DDoS Attacks

An active malware campaign is leveraging two zero-day vulnerabilities with remote code execution (RCE) functionality to rope routers and video recorders into a Mirai-based distributed denial-of-service (DDoS) botnet.

"The payload targets routers and network video recorder (NVR) devices with default admin credentials and installs Mirai variants when successful," Akamai said in an advisory published this week.

Details of the flaws are currently under wraps to allow the two vendors to publish patches and prevent other threat actors from abusing them. The fixes for one of the vulnerabilities are expected to be shipped next month.

The attacks were first discovered by the web infrastructure and security company against its honeypots in late October 2023. The perpetrators of the attacks have not been identified as yet.


The botnet, which has been codenamed InfectedSlurs due to the use of racial and offensive language in the command-and-control (C2) servers and hard-coded strings, is a JenX Mirai malware variant that came to light in January 2018.

Akamai said it also identified additional malware samples that appeared to be linked to the hailBot Mirai variant, the latter of which emerged in September 2023, according to a recent analysis from NSFOCUS.

"The hailBot is developed based on Mirai source code, and its name is derived from the string information 'hail china mainland' output after running," the Beijing-headquartered cybersecurity firm noted, detailing its ability to propagate via vulnerability exploitation and weak passwords.

The development comes as Akamai detailed a web shell called wso-ng, an "advanced iteration" of WSO (short for "web shell by oRb") that integrates with legitimate tools like VirusTotal and SecurityTrails while stealthily concealing its login interface behind a 404 error page upon attempting to access it.

One of the notable reconnaissance capabilities of the web shell involves retrieving AWS metadata for subsequent lateral movement as well as searching for potential Redis database connections so as to obtain unauthorized access to sensitive application data.

"Web shells allow attackers to run commands on servers to steal data or use the server as a launch pad for other activities like credential theft, lateral movement, deployment of additional payloads, or hands-on-keyboard activity, while allowing attackers to persist in an affected organization," Microsoft said back in 2021.

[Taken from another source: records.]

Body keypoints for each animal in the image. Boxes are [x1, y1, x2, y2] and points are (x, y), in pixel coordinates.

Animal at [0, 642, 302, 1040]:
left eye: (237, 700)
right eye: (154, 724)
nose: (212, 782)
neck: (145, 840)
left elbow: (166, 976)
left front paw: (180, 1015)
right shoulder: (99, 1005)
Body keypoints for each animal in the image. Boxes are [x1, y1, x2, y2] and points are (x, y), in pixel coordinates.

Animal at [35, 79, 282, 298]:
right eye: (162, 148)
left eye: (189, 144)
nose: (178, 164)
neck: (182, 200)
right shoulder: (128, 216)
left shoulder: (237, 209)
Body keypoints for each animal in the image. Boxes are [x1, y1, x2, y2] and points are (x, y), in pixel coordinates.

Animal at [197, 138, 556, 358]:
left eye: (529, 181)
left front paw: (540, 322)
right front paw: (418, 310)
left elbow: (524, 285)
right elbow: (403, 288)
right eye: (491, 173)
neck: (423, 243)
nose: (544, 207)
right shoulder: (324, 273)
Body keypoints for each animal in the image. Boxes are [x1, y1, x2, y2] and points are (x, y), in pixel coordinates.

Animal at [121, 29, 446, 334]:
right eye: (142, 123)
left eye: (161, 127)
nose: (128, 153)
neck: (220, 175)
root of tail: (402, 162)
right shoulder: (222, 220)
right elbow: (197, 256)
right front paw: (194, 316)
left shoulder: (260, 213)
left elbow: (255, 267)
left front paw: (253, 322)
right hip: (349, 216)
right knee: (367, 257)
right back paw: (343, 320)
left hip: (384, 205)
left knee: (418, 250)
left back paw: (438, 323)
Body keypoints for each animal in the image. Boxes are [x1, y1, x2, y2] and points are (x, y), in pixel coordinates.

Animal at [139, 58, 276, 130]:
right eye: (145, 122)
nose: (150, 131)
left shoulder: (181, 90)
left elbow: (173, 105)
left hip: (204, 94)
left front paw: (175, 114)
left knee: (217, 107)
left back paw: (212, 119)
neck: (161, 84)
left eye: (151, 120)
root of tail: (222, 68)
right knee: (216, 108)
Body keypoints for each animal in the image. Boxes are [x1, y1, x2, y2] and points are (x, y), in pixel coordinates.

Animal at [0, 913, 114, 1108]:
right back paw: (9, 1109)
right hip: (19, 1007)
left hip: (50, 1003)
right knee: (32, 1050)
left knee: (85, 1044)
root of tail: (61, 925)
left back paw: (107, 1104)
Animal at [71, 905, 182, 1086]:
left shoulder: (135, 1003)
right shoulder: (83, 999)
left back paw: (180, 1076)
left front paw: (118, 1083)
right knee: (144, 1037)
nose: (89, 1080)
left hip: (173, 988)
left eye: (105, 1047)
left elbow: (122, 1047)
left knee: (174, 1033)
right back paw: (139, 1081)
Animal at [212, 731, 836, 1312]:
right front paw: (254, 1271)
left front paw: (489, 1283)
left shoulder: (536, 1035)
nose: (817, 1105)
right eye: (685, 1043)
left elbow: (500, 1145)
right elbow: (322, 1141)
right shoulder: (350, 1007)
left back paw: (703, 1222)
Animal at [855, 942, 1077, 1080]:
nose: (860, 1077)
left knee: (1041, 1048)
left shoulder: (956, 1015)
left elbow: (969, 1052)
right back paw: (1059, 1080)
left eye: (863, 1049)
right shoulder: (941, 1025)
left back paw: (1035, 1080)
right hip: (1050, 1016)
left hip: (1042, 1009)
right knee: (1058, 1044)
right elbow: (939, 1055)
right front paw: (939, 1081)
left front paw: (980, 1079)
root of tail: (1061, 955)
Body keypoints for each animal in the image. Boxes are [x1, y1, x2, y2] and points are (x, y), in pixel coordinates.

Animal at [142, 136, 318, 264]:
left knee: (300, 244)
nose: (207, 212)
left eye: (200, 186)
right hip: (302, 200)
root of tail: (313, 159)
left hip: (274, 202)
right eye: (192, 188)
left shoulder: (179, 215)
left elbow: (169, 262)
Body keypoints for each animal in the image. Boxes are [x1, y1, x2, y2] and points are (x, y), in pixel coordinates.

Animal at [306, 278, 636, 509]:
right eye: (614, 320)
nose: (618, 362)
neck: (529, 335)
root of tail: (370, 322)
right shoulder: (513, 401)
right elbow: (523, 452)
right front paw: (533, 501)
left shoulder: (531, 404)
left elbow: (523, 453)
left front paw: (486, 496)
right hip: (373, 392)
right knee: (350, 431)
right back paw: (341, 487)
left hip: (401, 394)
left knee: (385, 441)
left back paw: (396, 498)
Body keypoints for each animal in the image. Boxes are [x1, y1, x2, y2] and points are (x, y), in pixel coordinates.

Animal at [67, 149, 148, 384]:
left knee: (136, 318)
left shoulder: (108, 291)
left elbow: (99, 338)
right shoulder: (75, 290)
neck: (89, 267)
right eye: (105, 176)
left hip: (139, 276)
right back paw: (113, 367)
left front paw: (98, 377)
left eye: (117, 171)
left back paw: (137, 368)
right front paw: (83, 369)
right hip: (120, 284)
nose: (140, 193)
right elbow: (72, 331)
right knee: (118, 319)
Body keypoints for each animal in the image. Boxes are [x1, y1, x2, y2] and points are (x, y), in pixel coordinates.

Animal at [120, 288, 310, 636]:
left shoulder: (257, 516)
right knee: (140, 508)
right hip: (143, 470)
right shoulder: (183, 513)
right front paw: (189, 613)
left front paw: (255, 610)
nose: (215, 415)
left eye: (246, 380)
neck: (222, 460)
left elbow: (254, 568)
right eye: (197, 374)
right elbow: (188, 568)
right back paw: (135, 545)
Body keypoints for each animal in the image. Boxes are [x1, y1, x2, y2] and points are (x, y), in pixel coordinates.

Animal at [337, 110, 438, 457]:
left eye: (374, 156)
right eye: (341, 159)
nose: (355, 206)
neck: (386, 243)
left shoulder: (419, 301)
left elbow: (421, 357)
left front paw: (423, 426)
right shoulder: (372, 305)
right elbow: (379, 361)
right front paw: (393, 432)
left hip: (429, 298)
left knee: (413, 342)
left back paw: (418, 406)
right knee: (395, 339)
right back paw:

The use of off-the-shelf web shells is also seen as an attempt by threat actors to challenge attribution efforts and fly under the radar, a key hallmark of cyber espionage groups that specialize in intelligence gathering.

Another common tactic adopted by attackers is the use of compromised-but-legitimate domains for C2 purposes and malware distribution.

In August 2023, Infoblox disclosed a widespread attack involving compromised WordPress websites that conditionally redirect visitors to intermediary C2 and dictionary domain generation algorithm (DDGA) domains. The activity has been attributed to a threat actor named VexTrio.


Akamai is warning that the threat actors behind the InfectedSlurs botnet are actively exploiting security flaws in Future X Communications (FXC) AE1021 and AE1021PE outlet wall routers (CVE-2023-49897, CVSS score: 8.8) and QNAP VioStor NVR appliances (CVE-2023-47565, CVSS score: 8.8) to marshall the devices to the DDoS attack swarm.

Both the vulnerabilities are operating system command injection bugs that could allow an authenticated attacker to achieve code execution.

"Internet of Things (IoT)-targeted campaigns result in countless instances in which everyday consumer devices are unwittingly enlisted in a number of malicious efforts," Akamai researchers said, urging users to change default passwords on devices during initial setup.

"DDoS botnets and cryptomining schemes are just some of the potential outcomes that can happen completely unbeknownst to the consumer whose device is affected. In some cases, the user may not even know the credentials could be changed on these devices at all."